Does Canada Basketball have the resources to help subsidize Lasuik-style elite camps across the country? Or help underwrite the cost of attendance? How about the bucks to hire someone to create and maintain a website to disseminate training materials, videos on the nuances between a block and a charge, or the best processes and criteria for evaluating officials?
O’Keefe laughs. She notes the initiative to improve Canadian officiating is embryonic, but that “we’re used to doing things with duct tape and paper clips, so we’ll figure it out … It’s too important. We just can’t keep going in 18 different directions.
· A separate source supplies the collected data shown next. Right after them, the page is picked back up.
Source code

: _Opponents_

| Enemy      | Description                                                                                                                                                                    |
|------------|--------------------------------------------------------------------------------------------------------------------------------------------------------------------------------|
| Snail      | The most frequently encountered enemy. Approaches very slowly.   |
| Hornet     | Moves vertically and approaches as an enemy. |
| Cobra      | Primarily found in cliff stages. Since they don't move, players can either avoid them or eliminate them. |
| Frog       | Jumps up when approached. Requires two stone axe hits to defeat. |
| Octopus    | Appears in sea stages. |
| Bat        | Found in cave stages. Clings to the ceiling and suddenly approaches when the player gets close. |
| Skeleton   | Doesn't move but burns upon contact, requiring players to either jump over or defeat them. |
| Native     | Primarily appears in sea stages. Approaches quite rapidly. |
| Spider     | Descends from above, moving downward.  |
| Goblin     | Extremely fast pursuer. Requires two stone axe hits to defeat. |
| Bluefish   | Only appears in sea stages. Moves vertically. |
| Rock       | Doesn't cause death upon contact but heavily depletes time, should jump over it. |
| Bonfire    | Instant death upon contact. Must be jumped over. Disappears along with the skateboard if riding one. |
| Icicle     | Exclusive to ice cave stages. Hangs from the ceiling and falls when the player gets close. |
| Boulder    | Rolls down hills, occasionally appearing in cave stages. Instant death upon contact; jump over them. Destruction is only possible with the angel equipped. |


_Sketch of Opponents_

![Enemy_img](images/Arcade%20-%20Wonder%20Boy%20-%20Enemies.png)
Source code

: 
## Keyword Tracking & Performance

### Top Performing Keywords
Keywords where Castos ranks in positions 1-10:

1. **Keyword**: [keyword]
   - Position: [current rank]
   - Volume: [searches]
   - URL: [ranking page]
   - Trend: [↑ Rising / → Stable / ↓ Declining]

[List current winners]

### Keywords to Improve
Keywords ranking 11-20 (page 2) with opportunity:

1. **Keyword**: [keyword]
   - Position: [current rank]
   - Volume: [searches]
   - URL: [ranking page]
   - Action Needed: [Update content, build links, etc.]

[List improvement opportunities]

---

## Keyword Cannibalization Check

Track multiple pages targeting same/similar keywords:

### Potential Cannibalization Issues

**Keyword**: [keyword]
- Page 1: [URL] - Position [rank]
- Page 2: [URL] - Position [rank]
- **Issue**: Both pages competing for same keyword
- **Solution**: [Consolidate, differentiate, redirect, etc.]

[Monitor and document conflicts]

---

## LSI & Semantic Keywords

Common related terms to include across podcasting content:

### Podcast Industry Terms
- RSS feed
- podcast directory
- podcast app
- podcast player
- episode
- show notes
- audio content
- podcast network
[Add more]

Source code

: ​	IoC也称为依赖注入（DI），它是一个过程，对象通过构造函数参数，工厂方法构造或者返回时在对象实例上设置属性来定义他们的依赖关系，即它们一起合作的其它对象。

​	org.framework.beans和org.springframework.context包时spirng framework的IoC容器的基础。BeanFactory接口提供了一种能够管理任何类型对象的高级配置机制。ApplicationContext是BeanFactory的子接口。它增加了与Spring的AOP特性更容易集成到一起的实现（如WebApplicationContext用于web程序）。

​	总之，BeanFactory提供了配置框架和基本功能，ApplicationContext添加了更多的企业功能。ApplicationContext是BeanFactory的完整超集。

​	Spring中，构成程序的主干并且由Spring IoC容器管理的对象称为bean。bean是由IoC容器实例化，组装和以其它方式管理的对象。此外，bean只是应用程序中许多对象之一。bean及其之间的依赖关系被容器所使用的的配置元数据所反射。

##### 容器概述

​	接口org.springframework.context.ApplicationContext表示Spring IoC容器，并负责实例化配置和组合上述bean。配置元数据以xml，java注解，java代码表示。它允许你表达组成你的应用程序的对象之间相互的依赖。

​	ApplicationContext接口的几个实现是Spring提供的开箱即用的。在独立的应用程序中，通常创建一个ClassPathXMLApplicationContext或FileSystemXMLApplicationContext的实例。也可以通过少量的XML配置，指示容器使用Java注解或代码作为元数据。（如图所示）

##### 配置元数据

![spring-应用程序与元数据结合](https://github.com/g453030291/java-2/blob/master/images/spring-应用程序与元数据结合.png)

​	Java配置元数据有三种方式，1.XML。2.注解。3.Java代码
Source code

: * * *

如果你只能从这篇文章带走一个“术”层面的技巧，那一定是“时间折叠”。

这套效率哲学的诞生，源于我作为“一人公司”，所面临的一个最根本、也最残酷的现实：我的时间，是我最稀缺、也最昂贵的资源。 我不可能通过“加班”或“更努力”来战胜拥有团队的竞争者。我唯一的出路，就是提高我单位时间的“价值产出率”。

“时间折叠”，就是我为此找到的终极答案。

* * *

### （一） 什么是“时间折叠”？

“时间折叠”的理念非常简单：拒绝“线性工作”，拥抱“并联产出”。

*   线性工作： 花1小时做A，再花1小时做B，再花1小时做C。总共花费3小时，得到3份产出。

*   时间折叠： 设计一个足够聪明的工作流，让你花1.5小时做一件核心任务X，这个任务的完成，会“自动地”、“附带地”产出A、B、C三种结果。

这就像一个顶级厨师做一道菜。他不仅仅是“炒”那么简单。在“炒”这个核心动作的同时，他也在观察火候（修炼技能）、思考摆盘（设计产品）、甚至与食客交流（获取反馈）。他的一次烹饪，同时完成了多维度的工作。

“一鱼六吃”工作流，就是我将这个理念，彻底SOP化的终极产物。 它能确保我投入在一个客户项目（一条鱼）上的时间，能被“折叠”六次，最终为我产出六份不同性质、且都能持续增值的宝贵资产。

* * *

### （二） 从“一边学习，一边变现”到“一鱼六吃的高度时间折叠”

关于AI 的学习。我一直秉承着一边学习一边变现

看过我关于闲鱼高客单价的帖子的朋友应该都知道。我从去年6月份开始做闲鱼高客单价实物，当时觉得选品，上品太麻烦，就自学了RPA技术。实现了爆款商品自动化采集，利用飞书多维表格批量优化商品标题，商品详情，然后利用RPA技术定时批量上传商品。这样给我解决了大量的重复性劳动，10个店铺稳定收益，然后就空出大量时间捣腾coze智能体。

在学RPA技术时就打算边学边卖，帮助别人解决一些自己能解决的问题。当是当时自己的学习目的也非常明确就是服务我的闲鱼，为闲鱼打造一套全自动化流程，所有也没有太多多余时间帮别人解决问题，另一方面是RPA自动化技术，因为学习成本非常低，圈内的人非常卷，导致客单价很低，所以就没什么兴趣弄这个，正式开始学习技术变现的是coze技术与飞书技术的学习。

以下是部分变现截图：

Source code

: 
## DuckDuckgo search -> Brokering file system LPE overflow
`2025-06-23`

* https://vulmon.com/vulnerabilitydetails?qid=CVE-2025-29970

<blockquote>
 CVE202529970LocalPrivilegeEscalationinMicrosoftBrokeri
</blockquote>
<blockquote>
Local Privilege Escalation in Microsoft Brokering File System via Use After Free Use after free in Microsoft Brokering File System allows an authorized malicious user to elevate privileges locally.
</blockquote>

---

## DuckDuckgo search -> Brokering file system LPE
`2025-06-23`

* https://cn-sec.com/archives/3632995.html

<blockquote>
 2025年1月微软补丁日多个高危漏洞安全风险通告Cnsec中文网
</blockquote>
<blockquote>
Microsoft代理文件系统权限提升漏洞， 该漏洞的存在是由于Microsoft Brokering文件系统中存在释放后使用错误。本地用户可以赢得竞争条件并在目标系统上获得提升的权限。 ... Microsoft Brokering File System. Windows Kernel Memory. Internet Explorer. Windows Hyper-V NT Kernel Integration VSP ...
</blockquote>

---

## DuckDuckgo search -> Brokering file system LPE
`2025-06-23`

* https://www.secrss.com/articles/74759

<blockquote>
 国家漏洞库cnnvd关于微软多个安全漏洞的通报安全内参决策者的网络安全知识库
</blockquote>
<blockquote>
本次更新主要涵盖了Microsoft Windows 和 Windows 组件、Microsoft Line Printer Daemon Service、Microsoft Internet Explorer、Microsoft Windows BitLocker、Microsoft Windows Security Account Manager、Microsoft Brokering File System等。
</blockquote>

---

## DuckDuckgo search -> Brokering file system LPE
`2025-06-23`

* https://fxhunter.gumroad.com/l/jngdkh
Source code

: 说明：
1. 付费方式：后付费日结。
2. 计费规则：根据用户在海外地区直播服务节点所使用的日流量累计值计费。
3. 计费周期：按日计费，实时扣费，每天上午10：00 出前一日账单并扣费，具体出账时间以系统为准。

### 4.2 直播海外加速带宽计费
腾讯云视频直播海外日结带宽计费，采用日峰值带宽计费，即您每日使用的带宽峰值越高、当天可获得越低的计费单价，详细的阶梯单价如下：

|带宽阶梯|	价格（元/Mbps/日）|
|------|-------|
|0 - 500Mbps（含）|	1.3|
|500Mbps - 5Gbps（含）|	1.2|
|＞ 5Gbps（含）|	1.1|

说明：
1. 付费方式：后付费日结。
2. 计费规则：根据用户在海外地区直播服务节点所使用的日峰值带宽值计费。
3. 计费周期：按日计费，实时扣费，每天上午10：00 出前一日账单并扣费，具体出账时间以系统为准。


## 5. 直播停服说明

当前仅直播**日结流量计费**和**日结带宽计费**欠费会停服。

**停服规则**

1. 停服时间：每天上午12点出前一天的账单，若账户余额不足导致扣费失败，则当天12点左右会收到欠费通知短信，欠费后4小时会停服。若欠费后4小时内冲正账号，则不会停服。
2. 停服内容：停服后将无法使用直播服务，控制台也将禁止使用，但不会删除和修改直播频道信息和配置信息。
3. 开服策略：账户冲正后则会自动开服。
It doesn’t make sense.”
Duct tape and paper clips?
It brings to mind a ballyhooed event in Ottawa late last year, during which officials breathtakingly announced an “NBA Cares” contribution to the refurbishment of an outdoor basketball court in Almonte, birthplace of the game’s inventor, James Naismith.
One of two outlays by the league’s global social responsibility program in 2015, officials were reluctant to disclose the size of the contribution but Mississippi Mills mayor Shaun McLaughlin revealed that NBA Cares and Bell Canada combined to cough up “just over $19,000,” of the $28,000 needed to pave the court and put up new standards, backboards and nets.
Just over $19,000?
Now that’s modest.
So here’s a thought.
Given that Maple Leafs Sports & Entertainment pockets millions annually from the sale of Toronto Raptors paraphernalia and tickets in Canada, and has a vested interest in the long-term development of the game here in the North, what if some of us stopped schlepping to Toronto to attend games and buy those fabulous “We the North” T-shirts unless and until Canada’s team opens its coffers for grassroots initiatives aimed at the greater objective of elevating and developing the game in the country, including a fund to improve officiating?
Doubtless, MLSE already contributes something to Basketball Canada (though no one will reveal that number) but given that the organization’s annual $6 million budget is paltry in comparison to that of its international counterparts and that the league thinks that $19,000 is a generous donation to the game, it’s probably a real stretch to imagine that half or even a quarter of the national federation’s resources are the product of Raptor beneficence.
And if a notional contribution like $5 million or so per year toward the development of the game is too daunting for MLSE to contemplate and handle, how about a small percentage of annual revenues?
Now there’s another thought.
How about the same 10% that referees now cough up from their meagre wages?